=== What the task asks ===
Can you write out the review of The Unseen below, starting at "If we view the" and ending at "about to bruise.", with "political prisoners" renamed "political detainees"?

It seems that the key to understanding The Unseen, beneath its strong currents of anxiety and discomfort is not speculation about the cost of life or death but rather the presence of a persistent beating of hearts tormented at the hand of the cruel jailer, hearts which are never silenced. This speaks to the fundamental inability of any worldly force to extinguish feelings that are immortal through their universal presence, feelings that can always blossom in every human being.
If we view the theatre as an effigy of real lives, the portrayal in The Unseen of the reality of political prisoners emerges as somewhat spectral and idealistic (just look at Eugenia Ginzburg’s memoir ‘Into the Whirlwind’, among other such raw testimonies to taste the unvarnished truth). Representing this on the stage can never reach a level of authenticity yet, the work resists becoming entertainment, because it is anchored by Patarkatsishvili’s own political consciousness, her transparent conviction, and the emotional rawness of the performers on stage aided by selected theatrical devices like when the guard’s stick crashes against a metal bench in the cell after a moment of silence, the sound rippling outwards like the first thunderclap in a sky about to bruise.

=== Data extracts ===
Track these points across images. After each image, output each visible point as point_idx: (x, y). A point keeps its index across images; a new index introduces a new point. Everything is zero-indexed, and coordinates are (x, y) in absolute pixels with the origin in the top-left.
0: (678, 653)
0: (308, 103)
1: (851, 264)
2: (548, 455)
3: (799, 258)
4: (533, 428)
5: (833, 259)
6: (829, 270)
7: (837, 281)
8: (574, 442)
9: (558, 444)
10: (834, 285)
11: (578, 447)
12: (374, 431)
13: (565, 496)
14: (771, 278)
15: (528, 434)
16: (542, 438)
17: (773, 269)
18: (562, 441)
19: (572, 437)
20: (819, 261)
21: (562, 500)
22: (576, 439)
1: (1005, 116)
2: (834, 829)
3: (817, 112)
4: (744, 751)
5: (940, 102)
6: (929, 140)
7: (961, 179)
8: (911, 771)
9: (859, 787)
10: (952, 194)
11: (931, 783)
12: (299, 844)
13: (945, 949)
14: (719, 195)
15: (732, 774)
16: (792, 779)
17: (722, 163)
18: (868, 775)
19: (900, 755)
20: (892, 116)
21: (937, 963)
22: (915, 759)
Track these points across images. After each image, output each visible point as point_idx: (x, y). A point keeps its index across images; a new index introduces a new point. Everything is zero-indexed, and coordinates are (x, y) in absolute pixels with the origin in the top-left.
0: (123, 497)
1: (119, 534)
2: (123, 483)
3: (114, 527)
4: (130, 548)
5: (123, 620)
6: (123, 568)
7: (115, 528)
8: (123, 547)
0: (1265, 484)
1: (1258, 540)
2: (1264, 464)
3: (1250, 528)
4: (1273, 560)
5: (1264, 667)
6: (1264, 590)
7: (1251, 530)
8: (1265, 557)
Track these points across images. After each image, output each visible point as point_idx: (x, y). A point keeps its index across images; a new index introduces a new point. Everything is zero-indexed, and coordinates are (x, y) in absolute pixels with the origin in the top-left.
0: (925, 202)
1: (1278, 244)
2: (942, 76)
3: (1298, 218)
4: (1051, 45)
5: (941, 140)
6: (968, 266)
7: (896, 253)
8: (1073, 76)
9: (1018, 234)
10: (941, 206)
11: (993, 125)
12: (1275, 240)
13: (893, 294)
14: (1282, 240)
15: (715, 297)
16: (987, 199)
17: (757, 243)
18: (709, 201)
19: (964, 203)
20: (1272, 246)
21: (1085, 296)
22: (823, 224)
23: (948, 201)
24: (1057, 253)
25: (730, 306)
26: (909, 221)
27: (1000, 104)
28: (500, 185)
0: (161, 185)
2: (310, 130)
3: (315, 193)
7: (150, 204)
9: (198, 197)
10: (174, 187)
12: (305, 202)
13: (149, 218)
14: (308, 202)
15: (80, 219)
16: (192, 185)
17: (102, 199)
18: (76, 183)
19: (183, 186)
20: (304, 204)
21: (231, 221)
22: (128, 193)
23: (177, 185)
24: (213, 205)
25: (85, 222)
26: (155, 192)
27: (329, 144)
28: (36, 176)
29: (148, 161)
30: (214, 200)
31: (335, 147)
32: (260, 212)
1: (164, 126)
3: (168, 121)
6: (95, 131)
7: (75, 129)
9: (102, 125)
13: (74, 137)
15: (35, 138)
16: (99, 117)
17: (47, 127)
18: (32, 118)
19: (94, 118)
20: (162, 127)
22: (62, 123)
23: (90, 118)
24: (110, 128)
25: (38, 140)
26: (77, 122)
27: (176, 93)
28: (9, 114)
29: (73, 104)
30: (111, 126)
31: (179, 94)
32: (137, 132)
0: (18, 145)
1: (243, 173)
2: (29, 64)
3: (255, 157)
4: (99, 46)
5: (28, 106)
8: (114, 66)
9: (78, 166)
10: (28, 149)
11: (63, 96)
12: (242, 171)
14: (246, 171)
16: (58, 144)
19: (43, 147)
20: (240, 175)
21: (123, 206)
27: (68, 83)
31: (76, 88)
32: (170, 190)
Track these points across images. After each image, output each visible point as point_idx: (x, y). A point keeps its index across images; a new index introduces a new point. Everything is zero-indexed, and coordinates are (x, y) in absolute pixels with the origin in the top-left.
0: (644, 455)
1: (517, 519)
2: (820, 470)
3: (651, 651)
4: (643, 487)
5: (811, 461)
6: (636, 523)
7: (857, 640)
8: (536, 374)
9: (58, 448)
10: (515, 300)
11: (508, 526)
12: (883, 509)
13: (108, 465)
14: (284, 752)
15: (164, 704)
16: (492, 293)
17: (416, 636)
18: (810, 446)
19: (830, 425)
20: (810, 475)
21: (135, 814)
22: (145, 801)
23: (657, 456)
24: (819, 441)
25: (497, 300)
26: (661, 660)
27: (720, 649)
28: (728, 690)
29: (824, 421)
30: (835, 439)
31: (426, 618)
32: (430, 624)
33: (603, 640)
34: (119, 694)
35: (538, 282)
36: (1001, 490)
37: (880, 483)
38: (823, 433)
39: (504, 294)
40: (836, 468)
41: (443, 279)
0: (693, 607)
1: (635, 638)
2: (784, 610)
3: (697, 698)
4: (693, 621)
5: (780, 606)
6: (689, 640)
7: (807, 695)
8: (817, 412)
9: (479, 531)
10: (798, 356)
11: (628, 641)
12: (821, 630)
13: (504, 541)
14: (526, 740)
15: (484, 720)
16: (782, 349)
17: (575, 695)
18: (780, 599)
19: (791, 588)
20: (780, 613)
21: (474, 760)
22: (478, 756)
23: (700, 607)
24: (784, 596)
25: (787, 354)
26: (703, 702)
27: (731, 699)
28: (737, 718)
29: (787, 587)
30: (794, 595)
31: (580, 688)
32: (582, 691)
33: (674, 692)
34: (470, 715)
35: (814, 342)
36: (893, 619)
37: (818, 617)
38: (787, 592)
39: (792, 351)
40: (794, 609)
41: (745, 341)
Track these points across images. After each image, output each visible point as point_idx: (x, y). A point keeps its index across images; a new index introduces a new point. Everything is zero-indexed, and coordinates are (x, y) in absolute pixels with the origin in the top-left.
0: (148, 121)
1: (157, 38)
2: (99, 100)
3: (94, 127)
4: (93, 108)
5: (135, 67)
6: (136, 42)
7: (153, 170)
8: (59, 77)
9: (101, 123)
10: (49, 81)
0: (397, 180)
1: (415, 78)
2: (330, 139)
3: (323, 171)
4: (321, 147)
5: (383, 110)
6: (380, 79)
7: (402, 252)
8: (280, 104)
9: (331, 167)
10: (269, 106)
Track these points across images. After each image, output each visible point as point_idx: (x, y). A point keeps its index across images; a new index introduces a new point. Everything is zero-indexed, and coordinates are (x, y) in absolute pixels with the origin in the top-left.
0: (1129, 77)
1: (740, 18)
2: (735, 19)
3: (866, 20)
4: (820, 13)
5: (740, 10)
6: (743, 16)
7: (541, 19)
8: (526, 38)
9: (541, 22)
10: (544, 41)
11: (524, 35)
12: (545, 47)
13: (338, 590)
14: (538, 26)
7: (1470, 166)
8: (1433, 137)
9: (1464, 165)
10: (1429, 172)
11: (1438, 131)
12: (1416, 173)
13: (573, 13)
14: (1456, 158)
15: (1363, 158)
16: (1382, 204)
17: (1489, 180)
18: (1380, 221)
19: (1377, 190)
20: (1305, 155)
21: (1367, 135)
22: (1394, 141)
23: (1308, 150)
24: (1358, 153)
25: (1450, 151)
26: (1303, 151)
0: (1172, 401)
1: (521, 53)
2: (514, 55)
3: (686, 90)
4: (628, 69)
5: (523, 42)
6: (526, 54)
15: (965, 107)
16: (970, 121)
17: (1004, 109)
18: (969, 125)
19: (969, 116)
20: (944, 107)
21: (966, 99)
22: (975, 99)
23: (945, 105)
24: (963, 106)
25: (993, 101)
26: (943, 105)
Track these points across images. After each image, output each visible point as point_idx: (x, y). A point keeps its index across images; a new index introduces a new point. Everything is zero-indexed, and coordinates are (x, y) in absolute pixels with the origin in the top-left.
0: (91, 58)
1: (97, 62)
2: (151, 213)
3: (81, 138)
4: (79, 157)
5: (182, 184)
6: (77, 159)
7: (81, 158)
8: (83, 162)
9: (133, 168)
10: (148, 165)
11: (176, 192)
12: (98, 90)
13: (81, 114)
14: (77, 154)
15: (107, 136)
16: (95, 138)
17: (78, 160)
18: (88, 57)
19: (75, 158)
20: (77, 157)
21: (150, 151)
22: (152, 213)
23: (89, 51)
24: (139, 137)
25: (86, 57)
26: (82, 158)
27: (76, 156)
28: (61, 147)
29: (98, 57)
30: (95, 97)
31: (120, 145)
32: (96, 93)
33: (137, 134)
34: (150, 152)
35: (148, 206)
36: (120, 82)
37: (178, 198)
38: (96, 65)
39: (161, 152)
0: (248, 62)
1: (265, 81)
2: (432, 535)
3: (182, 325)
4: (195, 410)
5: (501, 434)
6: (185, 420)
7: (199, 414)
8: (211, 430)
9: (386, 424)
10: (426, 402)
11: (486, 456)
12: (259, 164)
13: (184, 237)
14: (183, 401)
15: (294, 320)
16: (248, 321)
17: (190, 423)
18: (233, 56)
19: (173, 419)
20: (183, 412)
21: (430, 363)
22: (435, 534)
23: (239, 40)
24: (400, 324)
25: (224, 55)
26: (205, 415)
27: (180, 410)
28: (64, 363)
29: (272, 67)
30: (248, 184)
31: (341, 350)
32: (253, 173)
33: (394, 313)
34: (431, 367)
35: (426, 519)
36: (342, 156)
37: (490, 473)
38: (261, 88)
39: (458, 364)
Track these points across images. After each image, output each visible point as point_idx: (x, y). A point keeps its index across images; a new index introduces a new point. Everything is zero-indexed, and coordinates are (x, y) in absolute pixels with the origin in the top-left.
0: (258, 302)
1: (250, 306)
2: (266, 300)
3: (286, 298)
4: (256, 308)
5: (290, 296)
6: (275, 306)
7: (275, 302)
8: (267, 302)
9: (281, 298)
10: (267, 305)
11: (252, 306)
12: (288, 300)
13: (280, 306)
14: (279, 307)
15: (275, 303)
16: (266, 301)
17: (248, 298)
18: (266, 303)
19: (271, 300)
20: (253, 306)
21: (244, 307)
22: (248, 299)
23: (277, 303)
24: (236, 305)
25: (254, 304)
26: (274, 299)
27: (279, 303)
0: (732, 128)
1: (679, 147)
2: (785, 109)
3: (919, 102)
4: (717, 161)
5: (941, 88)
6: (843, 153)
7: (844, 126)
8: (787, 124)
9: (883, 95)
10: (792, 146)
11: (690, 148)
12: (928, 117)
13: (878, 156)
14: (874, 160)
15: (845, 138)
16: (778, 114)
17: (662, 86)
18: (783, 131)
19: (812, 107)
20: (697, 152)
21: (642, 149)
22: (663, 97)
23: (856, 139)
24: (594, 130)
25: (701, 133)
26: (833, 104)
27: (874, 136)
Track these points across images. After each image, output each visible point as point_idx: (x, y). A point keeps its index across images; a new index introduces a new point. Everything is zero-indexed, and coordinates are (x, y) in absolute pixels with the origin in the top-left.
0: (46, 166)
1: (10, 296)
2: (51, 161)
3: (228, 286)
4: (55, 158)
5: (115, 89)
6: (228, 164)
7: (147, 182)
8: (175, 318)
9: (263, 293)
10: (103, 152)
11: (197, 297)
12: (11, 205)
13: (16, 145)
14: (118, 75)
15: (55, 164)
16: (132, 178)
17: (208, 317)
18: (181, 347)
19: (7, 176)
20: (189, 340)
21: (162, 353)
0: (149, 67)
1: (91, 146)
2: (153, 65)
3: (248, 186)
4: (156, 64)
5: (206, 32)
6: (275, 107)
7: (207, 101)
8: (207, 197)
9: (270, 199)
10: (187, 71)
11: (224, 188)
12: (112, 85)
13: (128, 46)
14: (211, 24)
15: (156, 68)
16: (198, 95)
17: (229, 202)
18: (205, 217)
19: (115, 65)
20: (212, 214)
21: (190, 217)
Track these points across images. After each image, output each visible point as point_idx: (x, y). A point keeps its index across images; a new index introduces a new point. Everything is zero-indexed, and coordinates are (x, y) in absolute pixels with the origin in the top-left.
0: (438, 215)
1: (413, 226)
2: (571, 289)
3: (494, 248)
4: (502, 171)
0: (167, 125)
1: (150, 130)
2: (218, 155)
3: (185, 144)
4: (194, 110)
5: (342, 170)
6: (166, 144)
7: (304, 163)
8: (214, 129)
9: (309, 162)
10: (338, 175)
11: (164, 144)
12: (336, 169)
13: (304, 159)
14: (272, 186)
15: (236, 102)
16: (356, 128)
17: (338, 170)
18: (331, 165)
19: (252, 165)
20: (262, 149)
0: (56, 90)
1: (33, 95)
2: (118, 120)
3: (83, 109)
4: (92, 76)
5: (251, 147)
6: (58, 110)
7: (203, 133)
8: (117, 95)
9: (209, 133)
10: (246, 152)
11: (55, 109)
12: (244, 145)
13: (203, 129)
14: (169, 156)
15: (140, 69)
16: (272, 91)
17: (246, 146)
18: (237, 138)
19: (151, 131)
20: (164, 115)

=== Task response ===
If we view the theatre as an effigy of real lives, the portrayal in The Unseen of the reality of political detainees emerges as somewhat spectral and idealistic (just look at Eugenia Ginzburg’s memoir ‘Into the Whirlwind’, among other such raw testimonies to taste the unvarnished truth). Representing this on the stage can never reach a level of authenticity yet, the work resists becoming entertainment, because it is anchored by Patarkatsishvili’s own political consciousness, her transparent conviction, and the emotional rawness of the performers on stage aided by selected theatrical devices like when the guard’s stick crashes against a metal bench in the cell after a moment of silence, the sound rippling outwards like the first thunderclap in a sky about to bruise.